Chocolate Chip Pumpkin Oatmeal Bake

Earlier this week, I shared on Instagram that I had revamped Addie Roberts, a friend and fellow Dietitian’s, Pumpkin Steel Cut Oatmeal Bake recipe. My alterations were made primarily on preference of texture and the fact that I am using Ripple milk as a dairy alternative.

I typically make this recipe to have a quick breakfast option throughout the week. After it has cooled, I cut it up and freeze it in a large Tupperware. Check out my recipe and let me know what you think.

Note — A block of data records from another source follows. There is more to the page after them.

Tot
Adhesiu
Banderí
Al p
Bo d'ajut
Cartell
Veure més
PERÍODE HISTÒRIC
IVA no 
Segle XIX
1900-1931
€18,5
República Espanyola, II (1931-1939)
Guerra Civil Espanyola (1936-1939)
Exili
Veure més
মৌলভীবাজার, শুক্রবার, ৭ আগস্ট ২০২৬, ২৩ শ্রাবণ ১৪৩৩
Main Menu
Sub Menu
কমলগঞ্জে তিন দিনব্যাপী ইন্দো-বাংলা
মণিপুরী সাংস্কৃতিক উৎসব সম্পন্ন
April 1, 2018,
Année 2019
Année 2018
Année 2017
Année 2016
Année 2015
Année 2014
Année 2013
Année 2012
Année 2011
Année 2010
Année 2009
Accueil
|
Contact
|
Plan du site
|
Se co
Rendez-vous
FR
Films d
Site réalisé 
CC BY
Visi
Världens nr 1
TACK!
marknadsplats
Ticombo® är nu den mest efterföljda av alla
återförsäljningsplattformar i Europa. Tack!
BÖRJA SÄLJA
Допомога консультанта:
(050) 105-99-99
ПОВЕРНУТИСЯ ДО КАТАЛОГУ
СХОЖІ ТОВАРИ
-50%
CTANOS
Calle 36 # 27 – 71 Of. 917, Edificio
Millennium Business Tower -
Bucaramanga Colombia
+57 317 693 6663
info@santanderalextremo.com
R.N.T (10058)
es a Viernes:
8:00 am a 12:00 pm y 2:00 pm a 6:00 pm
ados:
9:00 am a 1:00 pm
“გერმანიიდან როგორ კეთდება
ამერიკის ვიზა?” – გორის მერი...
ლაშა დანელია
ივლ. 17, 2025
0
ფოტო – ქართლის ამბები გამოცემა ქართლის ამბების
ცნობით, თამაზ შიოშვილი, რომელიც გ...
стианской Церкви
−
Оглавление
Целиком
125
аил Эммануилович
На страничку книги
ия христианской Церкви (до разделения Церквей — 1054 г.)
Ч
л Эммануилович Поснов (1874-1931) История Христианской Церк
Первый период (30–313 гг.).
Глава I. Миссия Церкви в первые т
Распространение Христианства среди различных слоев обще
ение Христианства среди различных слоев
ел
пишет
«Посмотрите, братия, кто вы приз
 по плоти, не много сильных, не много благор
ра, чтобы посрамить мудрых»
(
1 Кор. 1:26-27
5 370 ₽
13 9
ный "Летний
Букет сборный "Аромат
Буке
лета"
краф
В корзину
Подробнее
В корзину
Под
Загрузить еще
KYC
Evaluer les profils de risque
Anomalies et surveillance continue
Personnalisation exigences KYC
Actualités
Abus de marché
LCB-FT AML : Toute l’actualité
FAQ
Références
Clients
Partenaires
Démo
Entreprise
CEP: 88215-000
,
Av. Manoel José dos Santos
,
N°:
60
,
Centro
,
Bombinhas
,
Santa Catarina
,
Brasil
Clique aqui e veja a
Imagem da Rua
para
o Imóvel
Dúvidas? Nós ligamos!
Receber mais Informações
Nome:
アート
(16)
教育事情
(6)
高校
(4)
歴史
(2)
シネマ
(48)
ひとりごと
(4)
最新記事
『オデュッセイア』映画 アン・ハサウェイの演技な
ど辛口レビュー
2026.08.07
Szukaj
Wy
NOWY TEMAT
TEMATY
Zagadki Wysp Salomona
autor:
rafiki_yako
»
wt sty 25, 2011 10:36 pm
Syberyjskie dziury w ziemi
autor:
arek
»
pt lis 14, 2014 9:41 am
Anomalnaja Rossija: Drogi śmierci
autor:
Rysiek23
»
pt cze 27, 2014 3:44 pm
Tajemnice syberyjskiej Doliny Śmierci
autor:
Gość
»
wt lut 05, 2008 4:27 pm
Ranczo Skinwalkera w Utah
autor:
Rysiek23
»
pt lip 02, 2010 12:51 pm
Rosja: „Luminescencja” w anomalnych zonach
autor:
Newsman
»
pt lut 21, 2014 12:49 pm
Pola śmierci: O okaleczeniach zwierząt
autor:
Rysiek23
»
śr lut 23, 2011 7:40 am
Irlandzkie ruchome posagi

Chocolate Chip Pumpkin Oatmeal Bake


  • 2 cups steel cut oats
  • 2 eggs
  • 1 cup Ripple milk (I use the Original flavor. You could use your milk of preference.)
  • 1 can (15 ounces) pumpkin puree
  • 1 ripe banana, mashed
  • ¼ cup honey
  • ½ cup creamy peanut butter
  • 1 ½ teaspoon cinnamon
  • 1 teaspoon vanilla
  • ½ cup pecans, chopped
  • ¾ cup chocolate chips (I used dark chocolate chips)


  1. Preheat oven to 350 degrees F.
  2. Grease 9X11 baking dish.
  3. Place all ingredients, except chocolate chips, in a bowl and mix together.
  4. Pour oat mix into baking dish and top with chocolate chips.
  5. Bake 45-60 minutes, or until bake is firm.